Broadband pays



New research released by Ericsson, Arthur D. Little and Chalmers University of Technology today shows that doubling a country's broadband speed boosts its GDP by 0.3%, and that the benefits accrue with subsequent doublings.

What does with mean for Australia with its trillion dollar econonmy ($1039B in 2009, $925B in 2010)? According to Measurement Lab, the median download speed in Australia is a mere 4.23Mbps. This means that Australia could double its broadband speeds four times (4 -> 8 -> 16 -> 32 -> 64Mbps) and still be under the 100Mbps download speeds that the National Broadband Network (NBN) will deliver. Such a 16-fold increase in broadband speeds would amount to ~1.2% of GDP growth stimulus, or ~$12B per year. If so, the $43B NBN would pay for itself in under 4 years.

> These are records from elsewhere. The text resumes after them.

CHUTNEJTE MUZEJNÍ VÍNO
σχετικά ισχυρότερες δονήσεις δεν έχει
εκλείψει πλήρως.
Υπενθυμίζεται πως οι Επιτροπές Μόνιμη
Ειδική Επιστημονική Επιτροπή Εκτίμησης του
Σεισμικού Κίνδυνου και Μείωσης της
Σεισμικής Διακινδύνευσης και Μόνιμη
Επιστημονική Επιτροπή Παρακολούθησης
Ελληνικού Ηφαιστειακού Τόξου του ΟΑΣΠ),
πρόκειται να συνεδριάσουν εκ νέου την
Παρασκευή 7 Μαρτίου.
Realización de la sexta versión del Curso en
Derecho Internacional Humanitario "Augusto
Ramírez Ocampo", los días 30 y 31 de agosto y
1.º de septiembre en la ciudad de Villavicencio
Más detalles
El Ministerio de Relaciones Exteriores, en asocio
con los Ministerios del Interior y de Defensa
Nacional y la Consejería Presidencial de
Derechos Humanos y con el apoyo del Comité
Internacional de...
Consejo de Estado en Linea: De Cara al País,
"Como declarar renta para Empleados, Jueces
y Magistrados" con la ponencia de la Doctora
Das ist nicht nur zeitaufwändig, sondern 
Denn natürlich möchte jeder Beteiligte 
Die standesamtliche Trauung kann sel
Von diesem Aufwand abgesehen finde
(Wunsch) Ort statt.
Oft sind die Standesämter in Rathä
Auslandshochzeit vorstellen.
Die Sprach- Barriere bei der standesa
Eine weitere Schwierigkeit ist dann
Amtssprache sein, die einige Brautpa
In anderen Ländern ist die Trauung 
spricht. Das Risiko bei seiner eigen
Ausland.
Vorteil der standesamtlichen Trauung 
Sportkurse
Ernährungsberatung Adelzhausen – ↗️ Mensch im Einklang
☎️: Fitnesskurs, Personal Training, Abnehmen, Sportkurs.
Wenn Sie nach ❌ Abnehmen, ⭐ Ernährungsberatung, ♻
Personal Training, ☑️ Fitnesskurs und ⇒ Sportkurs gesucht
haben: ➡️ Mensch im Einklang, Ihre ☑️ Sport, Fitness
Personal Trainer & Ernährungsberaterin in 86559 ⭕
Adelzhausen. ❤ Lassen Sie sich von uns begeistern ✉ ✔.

Even a modest 0.5% increase in GDP (~$5B/year) would pay for it within a decade.

For those of you still wondering what we're going to do with all that bandwidth, take a look at this chart plotting TV image resolution by year.


This shows the evolution from the original 405 line system in 1936 to 1080p in 2004, a 10-fold increase in image size from 0.2 Megapixels to 2 Megapixels (data here).  What's interesting is that the real action has happened in the last decade, with the advent of high definition (HD) TV, first 720p and more recently 1080p. Further, the TV/video industry is hardly about to stop innovating any time soon; the next standard, is likely to be so-called "4K" with whopping 12 Megapixel images!

And video will be just one of many applications that benefit from faster broadband.